Vivianne jerked back a step. “Don’t attach that thing to my ship.”

“It’s meant to—”

“I said no.” Mouth dry with suspicion, she clamped her hand on his shoulder.

Before she could yank him back, Jordan snapped the rod into place. The anxiety she’d been holding back knotted in her stomach.

But controlling her fear was the least of her worries as the air around the rod shimmered, then spread up his arm.

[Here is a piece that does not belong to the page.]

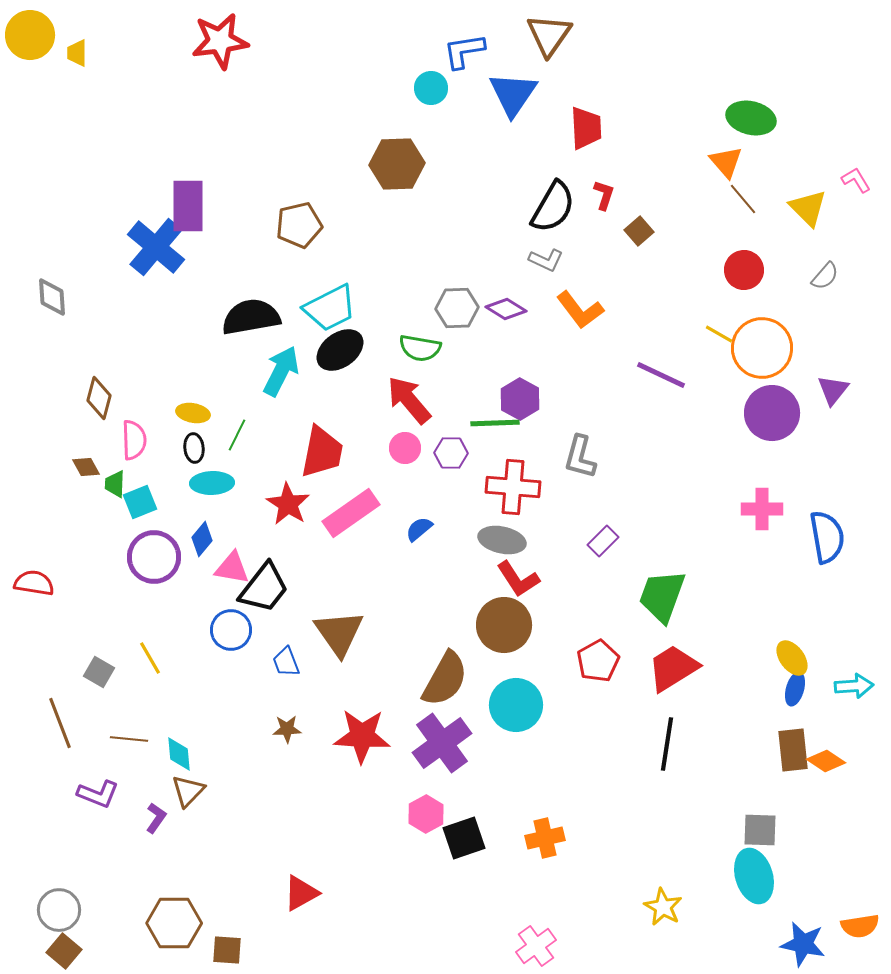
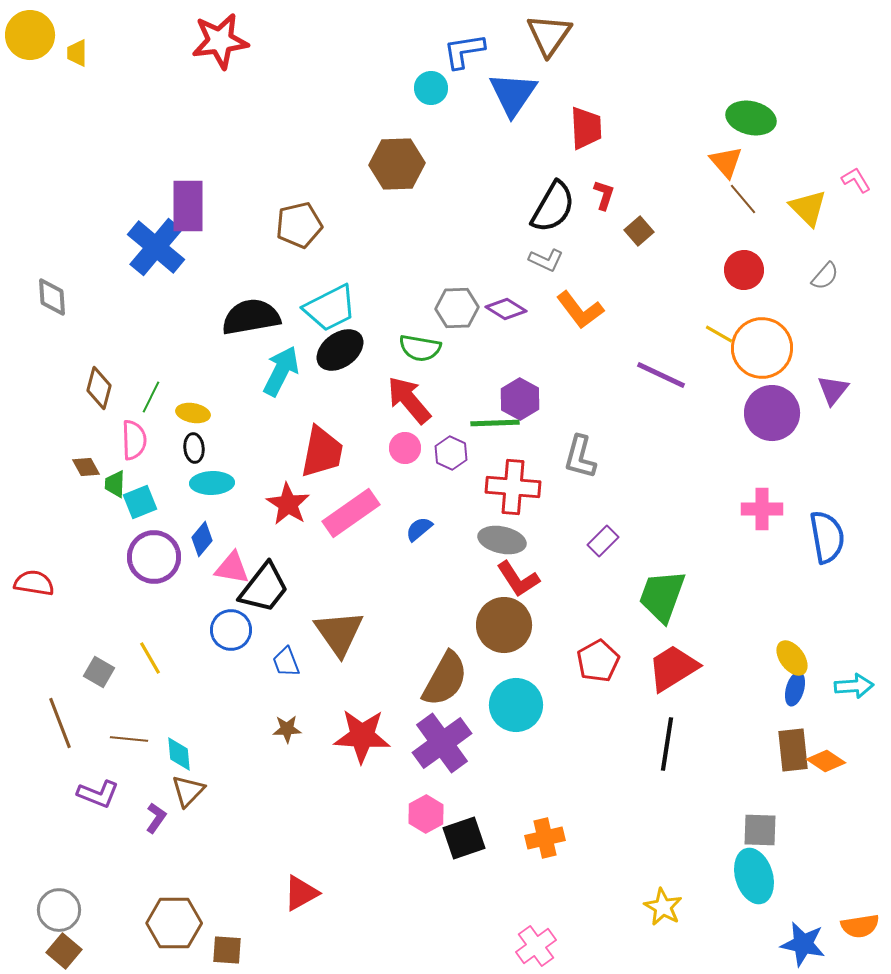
brown diamond at (99, 398): moved 10 px up
green line at (237, 435): moved 86 px left, 38 px up
purple hexagon at (451, 453): rotated 24 degrees clockwise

“What type of energy is this?” she asked.

“The powerful kind.”

“The engines can deal with that kind of power?”

“I hope so.”

The energy crawled all the way up his arm and stretched toward her hand. She tried to jerk back, but her body refused to obey
her mind. Her feet wouldn’t move. Her fingers might as well have been frozen.

Panicked, she watched the glow of energy flow over his shoulder to her hand. Every hair on the back of her neck standing on
end, she braced for pain. But when the glowing energy engulfed her fingers and washed up her arm, then sluiced over her body,
the tingling sensation somehow banished her headache and expelled her fear.

The effect was instantaneous and undeniable. Her breasts tingled. Her skin flamed as if they’d spent the past fifteen minutes
engaging in foreplay rather than arguing over his nonexistent past. She’d always found Jordan attractive, but now it was as
if the staff had turned on a switch inside her.